Go to the line containing "ещё и коллектив. Здесь много молодёжи, и я" in the records below. Repeat it and the lines after it exactly, all the way to the end.

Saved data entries
+-------+

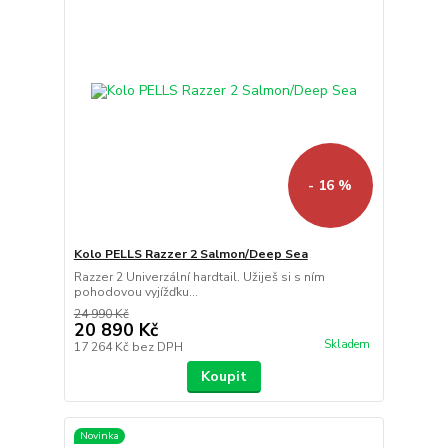
- 16 %
Kolo PELLS Razzer 2 Salmon/Deep Sea
Razzer 2 Univerzální hardtail. Užiješ si s ním
pohodovou vyjížďku...
24 990 Kč
20 890 Kč
Skladem
17 264 Kč
bez DPH
Koupit
Novinka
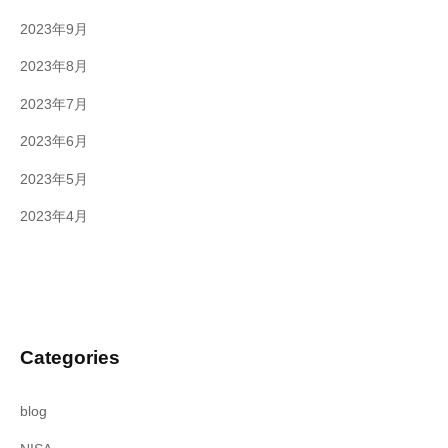
2023年9月
2023年8月
2023年7月
2023年6月
2023年5月
2023年4月
Categories
blog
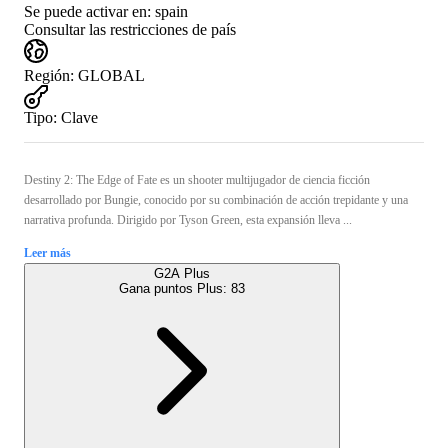
Se puede activar en:
spain
Consultar las restricciones de país
Región
:
GLOBAL
Tipo
:
Clave
Destiny 2: The Edge of Fate es un shooter multijugador de ciencia ficción
desarrollado por Bungie, conocido por su combinación de acción trepidante y una
narrativa profunda. Dirigido por Tyson Green, esta expansión lleva ...
Leer más
G2A Plus
Gana puntos Plus:
83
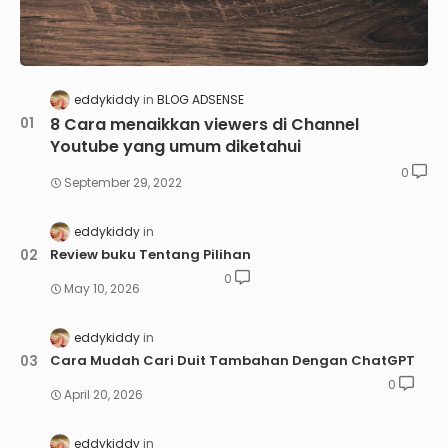
eddykiddy
BLOG ADSENSE
8 Cara menaikkan viewers di Channel
Youtube yang umum diketahui
0
September 29, 2022
eddykiddy
Review buku Tentang Pilihan
0
May 10, 2026
eddykiddy
Cara Mudah Cari Duit Tambahan Dengan ChatGPT
0
April 20, 2026
eddykiddy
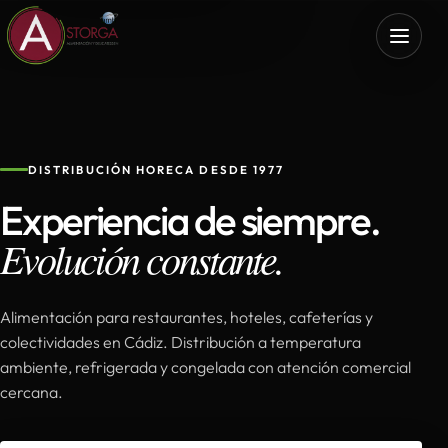
DISTRIBUCIÓN HORECA DESDE 1977
Experiencia de siempre.
Evolución constante.
Alimentación para restaurantes, hoteles, cafeterías y
colectividades en Cádiz. Distribución a temperatura
ambiente, refrigerada y congelada con atención comercial
cercana.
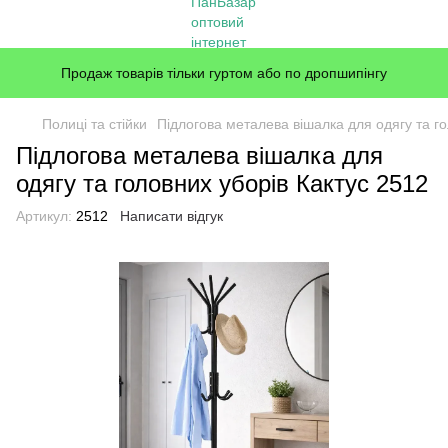
Продаж товарів тільки гуртом або по дропшипінгу
Полиці та стійки
Підлогова металева вішалка для одягу та го
Підлогова металева вішалка для
одягу та головних уборів Кактус 2512
Артикул:
2512
Написати відгук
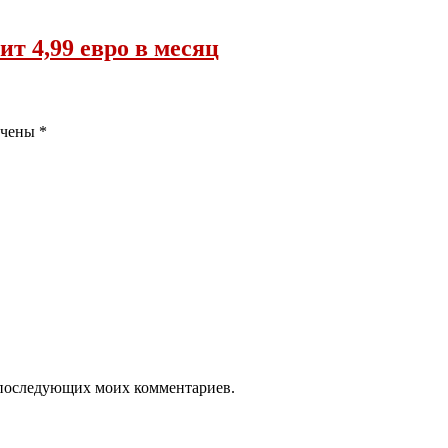
ит 4,99 евро в месяц
ечены
*
ля последующих моих комментариев.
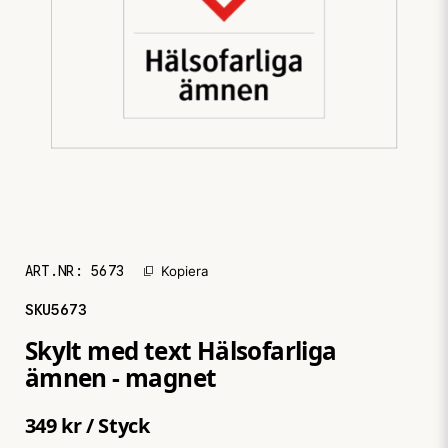
ART.NR:
5673
Kopiera
SKU
5673
Skylt med text Hälsofarliga
ämnen - magnet
349 kr
/ Styck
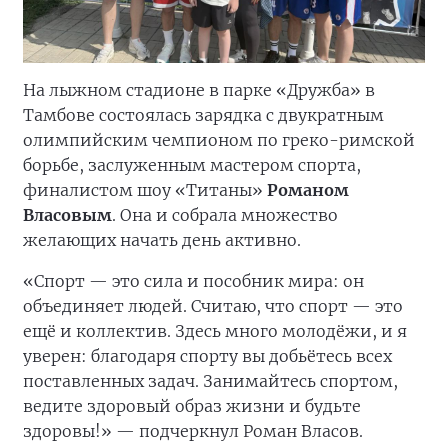
На лыжном стадионе в парке «Дружба» в
Тамбове состоялась зарядка с двукратным
олимпийским чемпионом по греко-римской
борьбе, заслуженным мастером спорта,
финалистом шоу «Титаны»
Романом
Власовым
. Она и собрала множество
желающих начать день активно.
«Спорт — это сила и пособник мира: он
объединяет людей. Считаю, что спорт — это
ещё и коллектив. Здесь много молодёжи, и я
уверен: благодаря спорту вы добьётесь всех
поставленных задач. Занимайтесь спортом,
ведите здоровый образ жизни и будьте
здоровы!» — подчеркнул Роман Власов.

+-------+

(ANSWER TO THE EXERCISE)
ещё и коллектив. Здесь много молодёжи, и я
уверен: благодаря спорту вы добьётесь всех
поставленных задач. Занимайтесь спортом,
ведите здоровый образ жизни и будьте
здоровы!» — подчеркнул Роман Власов.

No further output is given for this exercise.